Health insurance costs have gone through the roof, up $10,000 from two years ago. Ingredient prices, everything from eggs, flour and pecans to non-fat dry milk powder, shortenings and blueberries, are jumping upward. “Ingredient prices used to stay within a dollar or two dollars year to year. Now you’re seeing these wild swings,” says Concannon. This year Concannon’s egg prices increased from $12.50 a case to $21, and non-fat dry milk powder increased from $61 a bag to $94. “I’ve been in this business since I was a kid, and these are the wildest price swings I’ve ever seen.”
Credit card fees too are becoming a much larger expense for small businesses. Although customers using credit cards generally spend more per transaction, bakery owners are seeing their fees to credit card companies stack up. Sixty percent of sales at Kalupa’s Bakery are generated by customers using credit or debit cards. His fees last year ramped up to $15,000, Kalupa says. He points out that the worst year he had for customers writing bad checks in his 28 years of business amounted to only an $1,800 loss.

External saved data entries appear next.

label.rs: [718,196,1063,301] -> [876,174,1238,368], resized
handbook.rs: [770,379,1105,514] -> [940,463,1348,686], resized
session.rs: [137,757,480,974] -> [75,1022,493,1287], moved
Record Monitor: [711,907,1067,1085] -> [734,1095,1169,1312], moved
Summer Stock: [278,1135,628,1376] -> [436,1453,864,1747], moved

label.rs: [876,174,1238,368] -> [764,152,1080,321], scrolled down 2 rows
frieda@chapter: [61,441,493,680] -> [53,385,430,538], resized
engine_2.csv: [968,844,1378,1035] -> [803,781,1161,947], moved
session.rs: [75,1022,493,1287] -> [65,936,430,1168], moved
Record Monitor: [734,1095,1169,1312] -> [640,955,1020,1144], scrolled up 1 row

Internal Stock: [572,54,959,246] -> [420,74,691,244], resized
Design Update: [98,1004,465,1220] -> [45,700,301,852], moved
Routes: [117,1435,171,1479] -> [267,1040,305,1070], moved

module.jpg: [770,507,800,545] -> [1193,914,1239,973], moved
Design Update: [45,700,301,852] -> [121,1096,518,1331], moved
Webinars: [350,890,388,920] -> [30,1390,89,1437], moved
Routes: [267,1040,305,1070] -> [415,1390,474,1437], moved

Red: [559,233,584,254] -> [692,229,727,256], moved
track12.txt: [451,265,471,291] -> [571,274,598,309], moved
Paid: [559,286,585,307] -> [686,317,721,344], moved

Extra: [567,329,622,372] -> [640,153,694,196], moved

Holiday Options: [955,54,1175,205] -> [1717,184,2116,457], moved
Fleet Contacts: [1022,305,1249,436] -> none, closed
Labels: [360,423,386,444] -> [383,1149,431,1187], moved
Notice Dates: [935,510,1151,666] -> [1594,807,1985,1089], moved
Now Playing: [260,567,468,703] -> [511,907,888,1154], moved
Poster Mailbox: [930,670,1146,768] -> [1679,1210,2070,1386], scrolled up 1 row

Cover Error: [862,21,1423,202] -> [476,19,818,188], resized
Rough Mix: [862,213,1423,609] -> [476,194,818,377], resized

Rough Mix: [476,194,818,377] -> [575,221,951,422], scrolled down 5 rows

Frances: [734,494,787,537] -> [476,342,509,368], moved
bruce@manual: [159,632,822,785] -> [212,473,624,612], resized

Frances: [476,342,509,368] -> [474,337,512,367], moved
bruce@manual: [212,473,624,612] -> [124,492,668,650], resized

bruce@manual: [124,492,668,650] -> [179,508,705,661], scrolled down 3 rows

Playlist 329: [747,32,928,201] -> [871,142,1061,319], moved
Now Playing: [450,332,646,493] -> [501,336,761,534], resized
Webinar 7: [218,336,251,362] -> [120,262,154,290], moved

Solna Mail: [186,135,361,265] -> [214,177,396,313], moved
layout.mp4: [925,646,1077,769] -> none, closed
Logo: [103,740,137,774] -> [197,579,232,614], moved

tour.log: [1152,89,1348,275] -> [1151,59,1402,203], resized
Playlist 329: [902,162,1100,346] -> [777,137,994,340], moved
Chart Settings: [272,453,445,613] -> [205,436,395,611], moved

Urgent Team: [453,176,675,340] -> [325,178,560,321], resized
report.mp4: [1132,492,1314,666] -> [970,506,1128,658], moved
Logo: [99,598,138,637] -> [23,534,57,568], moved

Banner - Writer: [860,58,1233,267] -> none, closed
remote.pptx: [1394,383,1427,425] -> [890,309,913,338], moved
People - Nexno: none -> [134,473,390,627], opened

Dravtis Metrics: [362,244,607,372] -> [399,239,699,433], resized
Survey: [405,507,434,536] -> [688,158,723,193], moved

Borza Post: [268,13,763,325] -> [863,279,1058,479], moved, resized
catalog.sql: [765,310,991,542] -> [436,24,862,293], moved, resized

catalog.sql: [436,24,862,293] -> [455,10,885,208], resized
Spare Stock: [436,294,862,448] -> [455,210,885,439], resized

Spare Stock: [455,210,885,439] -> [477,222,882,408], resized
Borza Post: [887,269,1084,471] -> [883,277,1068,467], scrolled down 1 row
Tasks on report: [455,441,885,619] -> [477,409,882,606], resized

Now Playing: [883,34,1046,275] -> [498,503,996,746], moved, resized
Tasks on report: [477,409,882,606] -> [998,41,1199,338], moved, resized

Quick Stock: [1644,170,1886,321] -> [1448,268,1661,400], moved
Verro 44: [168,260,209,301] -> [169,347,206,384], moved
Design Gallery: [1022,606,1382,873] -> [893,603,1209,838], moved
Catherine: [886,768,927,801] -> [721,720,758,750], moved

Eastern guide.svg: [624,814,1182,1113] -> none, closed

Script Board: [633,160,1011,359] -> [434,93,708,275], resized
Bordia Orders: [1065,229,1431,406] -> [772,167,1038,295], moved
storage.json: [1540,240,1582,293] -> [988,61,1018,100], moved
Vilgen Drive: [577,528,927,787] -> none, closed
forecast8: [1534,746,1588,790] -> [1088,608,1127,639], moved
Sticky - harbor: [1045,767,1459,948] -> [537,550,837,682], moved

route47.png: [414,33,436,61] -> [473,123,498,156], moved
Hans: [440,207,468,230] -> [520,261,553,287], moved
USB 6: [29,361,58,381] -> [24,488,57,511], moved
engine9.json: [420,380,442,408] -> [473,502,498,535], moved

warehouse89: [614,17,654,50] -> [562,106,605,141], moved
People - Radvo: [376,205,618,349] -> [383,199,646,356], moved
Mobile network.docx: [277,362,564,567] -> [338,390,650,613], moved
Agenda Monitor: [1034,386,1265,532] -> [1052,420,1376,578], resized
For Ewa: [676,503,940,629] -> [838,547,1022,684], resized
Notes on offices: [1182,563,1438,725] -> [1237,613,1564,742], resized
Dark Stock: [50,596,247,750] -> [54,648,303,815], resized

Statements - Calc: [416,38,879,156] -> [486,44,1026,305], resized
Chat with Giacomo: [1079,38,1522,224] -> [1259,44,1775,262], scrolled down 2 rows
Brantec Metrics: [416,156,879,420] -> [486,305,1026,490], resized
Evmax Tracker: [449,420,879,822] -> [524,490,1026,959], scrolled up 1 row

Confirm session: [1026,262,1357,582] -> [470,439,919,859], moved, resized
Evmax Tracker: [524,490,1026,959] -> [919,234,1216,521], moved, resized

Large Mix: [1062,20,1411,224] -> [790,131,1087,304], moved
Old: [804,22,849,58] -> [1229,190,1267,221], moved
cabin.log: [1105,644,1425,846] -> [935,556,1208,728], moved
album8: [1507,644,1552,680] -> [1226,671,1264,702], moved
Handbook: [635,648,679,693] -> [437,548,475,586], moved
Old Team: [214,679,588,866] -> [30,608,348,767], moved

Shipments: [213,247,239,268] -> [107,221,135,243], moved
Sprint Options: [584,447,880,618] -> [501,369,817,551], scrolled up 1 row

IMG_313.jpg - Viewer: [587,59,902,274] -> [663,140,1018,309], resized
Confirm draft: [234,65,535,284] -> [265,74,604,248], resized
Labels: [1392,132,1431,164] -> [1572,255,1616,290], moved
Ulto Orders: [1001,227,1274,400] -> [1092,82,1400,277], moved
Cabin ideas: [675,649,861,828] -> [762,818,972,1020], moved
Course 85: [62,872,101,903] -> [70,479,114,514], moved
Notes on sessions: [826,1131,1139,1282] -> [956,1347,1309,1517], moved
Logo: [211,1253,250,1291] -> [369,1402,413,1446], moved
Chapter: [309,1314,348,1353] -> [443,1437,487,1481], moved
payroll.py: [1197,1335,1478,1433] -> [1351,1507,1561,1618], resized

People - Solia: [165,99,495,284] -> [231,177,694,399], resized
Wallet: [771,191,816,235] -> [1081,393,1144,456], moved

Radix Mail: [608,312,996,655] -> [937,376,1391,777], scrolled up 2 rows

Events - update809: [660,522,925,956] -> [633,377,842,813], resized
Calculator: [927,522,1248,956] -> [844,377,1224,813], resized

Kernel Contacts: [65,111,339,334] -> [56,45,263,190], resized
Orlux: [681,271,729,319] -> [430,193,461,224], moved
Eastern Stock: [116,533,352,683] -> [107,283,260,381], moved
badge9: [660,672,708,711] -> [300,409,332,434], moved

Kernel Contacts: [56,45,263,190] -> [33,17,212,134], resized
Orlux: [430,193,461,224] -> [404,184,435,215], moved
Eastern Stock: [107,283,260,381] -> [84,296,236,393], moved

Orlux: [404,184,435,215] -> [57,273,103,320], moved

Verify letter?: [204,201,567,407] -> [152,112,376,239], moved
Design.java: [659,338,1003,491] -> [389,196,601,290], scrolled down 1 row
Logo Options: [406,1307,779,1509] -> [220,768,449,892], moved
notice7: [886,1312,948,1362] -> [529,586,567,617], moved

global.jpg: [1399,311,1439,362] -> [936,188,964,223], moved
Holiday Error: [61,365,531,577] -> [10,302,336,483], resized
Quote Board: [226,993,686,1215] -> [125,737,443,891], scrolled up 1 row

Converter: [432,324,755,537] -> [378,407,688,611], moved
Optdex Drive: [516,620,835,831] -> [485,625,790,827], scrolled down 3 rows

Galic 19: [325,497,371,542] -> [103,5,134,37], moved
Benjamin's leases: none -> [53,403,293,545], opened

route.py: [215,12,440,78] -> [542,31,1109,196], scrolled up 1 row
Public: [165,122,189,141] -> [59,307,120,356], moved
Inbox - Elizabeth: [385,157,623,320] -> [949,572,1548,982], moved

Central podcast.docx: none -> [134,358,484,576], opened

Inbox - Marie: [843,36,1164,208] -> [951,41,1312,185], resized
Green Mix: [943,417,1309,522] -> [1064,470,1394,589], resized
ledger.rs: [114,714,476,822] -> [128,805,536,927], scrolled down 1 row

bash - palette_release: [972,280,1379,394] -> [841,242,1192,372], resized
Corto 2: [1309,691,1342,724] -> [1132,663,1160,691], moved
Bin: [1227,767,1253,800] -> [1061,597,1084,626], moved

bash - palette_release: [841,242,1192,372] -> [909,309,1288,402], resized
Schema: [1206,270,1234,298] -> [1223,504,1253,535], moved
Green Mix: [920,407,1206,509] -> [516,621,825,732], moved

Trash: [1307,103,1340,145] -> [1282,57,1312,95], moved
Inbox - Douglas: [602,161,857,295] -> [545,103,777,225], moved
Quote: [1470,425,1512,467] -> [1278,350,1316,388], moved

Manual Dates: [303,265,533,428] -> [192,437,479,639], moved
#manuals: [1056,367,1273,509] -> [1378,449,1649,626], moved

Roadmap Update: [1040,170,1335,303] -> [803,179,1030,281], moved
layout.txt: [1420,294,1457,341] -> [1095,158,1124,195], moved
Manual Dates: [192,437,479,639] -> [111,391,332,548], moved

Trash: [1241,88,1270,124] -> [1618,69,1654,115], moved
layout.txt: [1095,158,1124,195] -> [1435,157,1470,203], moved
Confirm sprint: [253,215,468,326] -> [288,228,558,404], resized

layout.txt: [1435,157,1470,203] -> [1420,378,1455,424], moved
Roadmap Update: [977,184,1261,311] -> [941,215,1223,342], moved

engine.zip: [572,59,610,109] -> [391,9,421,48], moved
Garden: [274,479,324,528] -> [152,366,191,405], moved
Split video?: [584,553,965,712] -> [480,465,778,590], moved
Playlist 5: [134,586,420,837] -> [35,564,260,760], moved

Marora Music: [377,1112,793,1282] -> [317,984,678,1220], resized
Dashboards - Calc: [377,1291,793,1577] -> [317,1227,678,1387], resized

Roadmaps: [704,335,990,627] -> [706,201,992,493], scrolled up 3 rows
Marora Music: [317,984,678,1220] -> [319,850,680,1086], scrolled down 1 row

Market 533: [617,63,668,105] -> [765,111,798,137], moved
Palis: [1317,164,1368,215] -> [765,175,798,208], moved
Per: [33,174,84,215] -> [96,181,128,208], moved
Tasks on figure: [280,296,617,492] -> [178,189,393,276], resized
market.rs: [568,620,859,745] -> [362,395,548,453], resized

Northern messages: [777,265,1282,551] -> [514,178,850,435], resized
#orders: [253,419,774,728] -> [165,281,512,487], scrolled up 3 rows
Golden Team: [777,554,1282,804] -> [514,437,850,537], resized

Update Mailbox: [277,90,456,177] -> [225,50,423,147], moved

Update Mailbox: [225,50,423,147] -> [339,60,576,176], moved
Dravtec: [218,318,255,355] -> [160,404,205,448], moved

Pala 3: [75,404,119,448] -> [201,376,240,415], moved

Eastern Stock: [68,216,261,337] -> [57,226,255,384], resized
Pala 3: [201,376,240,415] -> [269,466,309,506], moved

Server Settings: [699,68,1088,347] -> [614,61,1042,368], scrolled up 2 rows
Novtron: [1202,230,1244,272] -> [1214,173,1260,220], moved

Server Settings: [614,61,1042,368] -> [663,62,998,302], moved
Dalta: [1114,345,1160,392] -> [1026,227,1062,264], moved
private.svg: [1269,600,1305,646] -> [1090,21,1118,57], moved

“Any baker that’s not adding 3 percent to his prices to cover the cost of credit card fees is discounting product,” Kalupa says.
Where to go from here
Despite cost concerns, the state of retail baking is strong for those who take action. Many operators are dealing with rising costs by purchasing ingredients and supplies in bulk where they can, adding new products and merchandising techniques to increase the average sale per customer and even raising prices.
“Too many people [bakery owners] fall into the trap that they don’t raise their prices,” Swartz says. “High fuel prices get customers primed. When I raised my donut prices eight months ago, I only got one comment. As long as you keep the quality, you can raise prices.”
Swartz, like many retail bakeries, seeks out new avenues to generate revenue and grow his business. He has developed a significant business producing biscotti for coffee shops, bakery cafes and other food retailers. For bakeries with wholesale business, the wholesale side of the their business generated an average of 36.6 percent of sales last year.
The Internet is opening new sales opportunities for retail bakeries as well. Of the bakeries that have Web sites, nearly one-third offer online ordering. Total sales generated via on-line orders are not a high percentage yet. Rheinlander Bakery generates only about 3 percent of sales online with a goal to hit 5 percent this year. Still, these are sales Dimmer was not getting before.
More importantly, Web sites have become a central promotional and sales tool. “People that call me are online looking at my Web site while they’re talking to me,” Swartz says. Many new retail bakeries even begin their businesses by designing their Web sites first.
Along with creating new business on the Web, retail bakeries are adding sandwiches, on-site dining and gourmet coffee. Each new venture comes with its own set of challenges, such as higher food costs for deli products and the service space and staff required to add tables for dining or an espresso bar. But, retail bakery owners, as entreprenuers, get to pick their specialty and adapt their businesses for new opportunites. Deciding which direction to take their business is the challenge and the beauty of being a full-line retail baker.
“We’ve become a destination where people go and feel good doing business with us. It’s really a pretty good living,” Kalupa says. “Maybe we don’t make millions, but we have always provided for the family and have a good life.”